Lors de la COP 27, de nombreux pays riches ont pris de nouveaux engagements pour augmenter le financement de l'adaptation, notamment celle menée au niveau local, qui est essentielle pour ceux qui subissent déjà les effets du changement climatique. Adnan Ibne Abdul Qader explique ici comment la prise de décision au niveau local peut contribuer à garantir aux communautés vulnérables un accès à l'eau, à l'assainissement et à l'hygiène durable et résistant au climat.

La crise climatique est là. La planète s'est déjà réchauffée d'environ 1,1 °C depuis le XIXe siècle, et les sept années précédant 2021 ont été les plus chaudes jamais enregistrées. Cette augmentation de la température mondiale a exposé les communautés de tous les continents à des risques climatiques plus fréquents, plus intenses et plus destructeurs, tels que des vagues de chaleur, des inondations, des cyclones et des pénuries d'eau.

Mais les personnes les plus impactées par le changement climatique – et qui y sont vulnérables de façon disproportionnée – sont souvent exclues des processus décisionnels cruciaux visant à y remédier. Ces processus, par exemple pour la conception de programmes d'adaptation, ont tendance à adopter une approche descendante, le gouvernement central ou les plus grands investisseurs prenant les décisions tandis que les petites organisations sont exclues de l'équation ou n'ont pas accès au financement.
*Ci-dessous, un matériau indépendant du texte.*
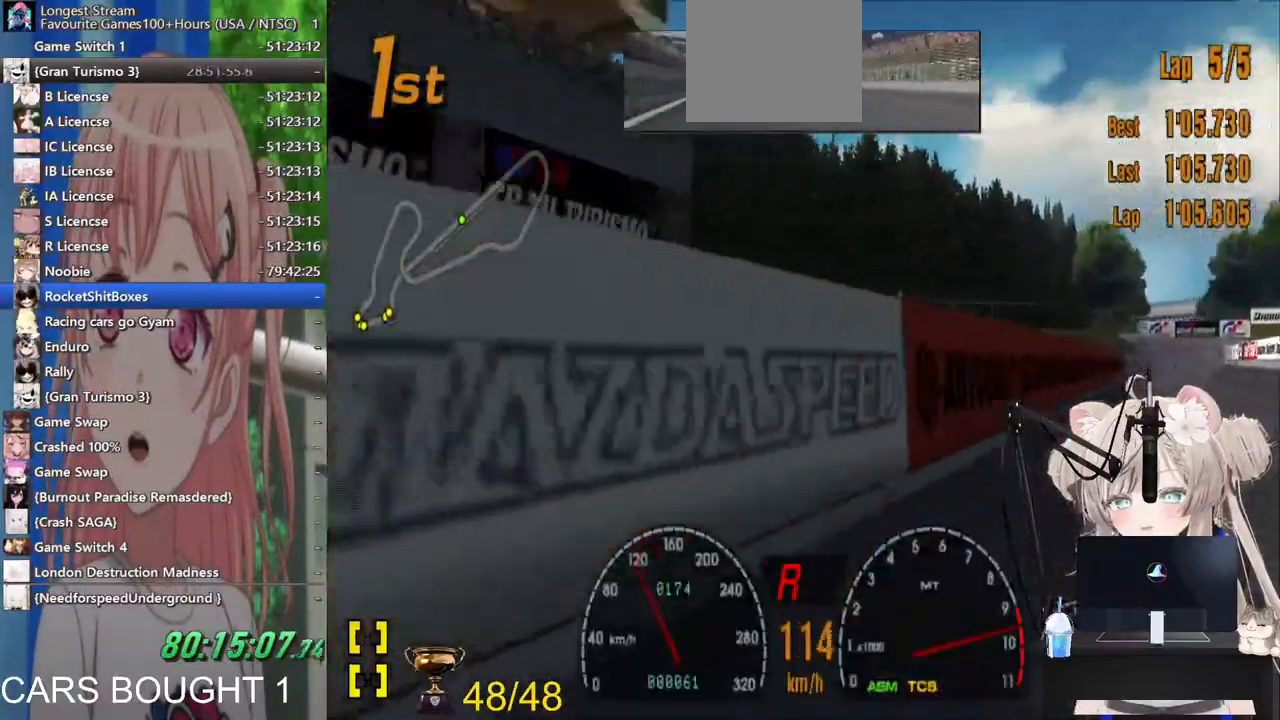
{"buttons": ["CROSS"], "left_stick": "center", "right_stick": "center", "events": [[117, "R1", "down"], [233, "R1", "up"], [267, "TRIANGLE", "up"], [483, "left_stick", "center"], [500, "CROSS", "down"]]}
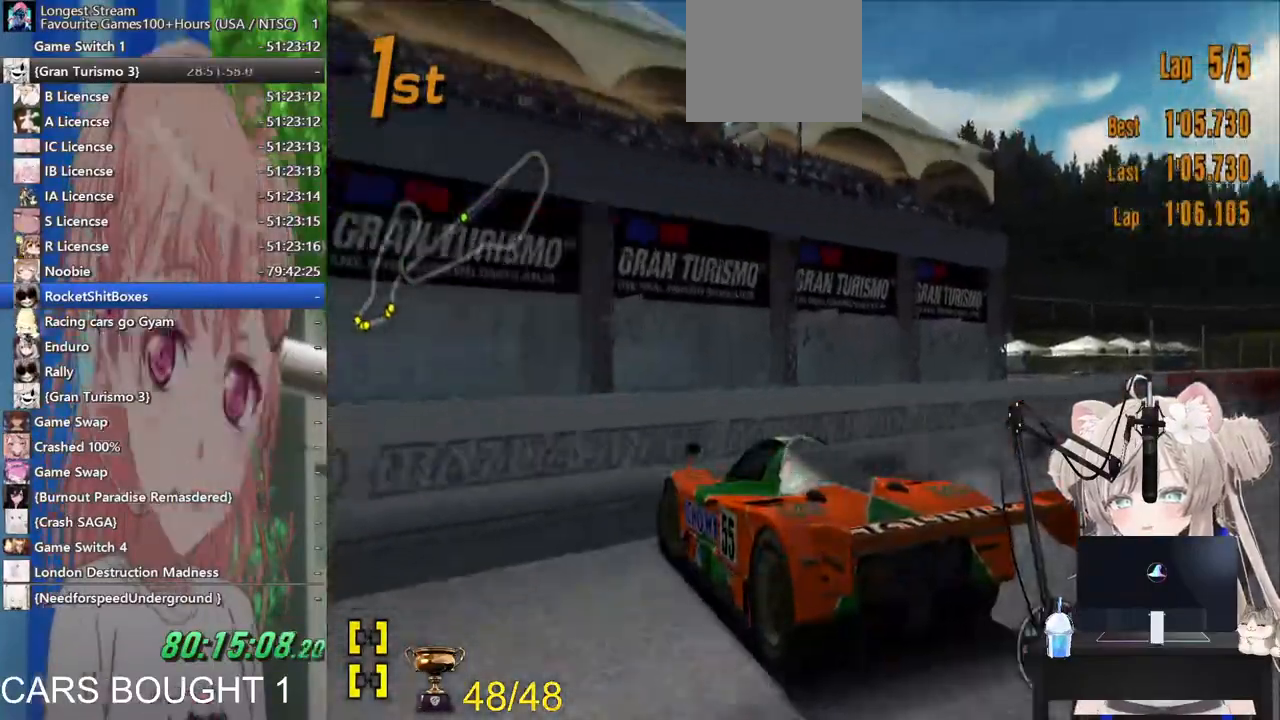
{"buttons": [], "left_stick": "center", "right_stick": "center", "events": [[133, "CROSS", "up"]]}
Pourtant, la prise de décision au niveau local favorise la démocratie participative et permet à la population qui vit sur place d'être représentée et incluse dans les décisions relatives aux services publics, à la planification et au développement, mais aussi de s'impliquer dans leur application. L'approche participative de WaterAid, par exemple, garantit une approche inclusive et ascendante où les personnes situées en bas de l'échelle de prise de décision peuvent faire entendre leur voix. Les acteurs locaux ont plus de pouvoir et de ressources pour participer au processus d'élaboration des mesures d'adaptation au climat nécessaires dans leurs propres communautés. Ce mode de fonctionnement peut générer des politiques et des résultats plus efficaces et équitables, mais aussi ouvrir la voie à plus de justice climatique.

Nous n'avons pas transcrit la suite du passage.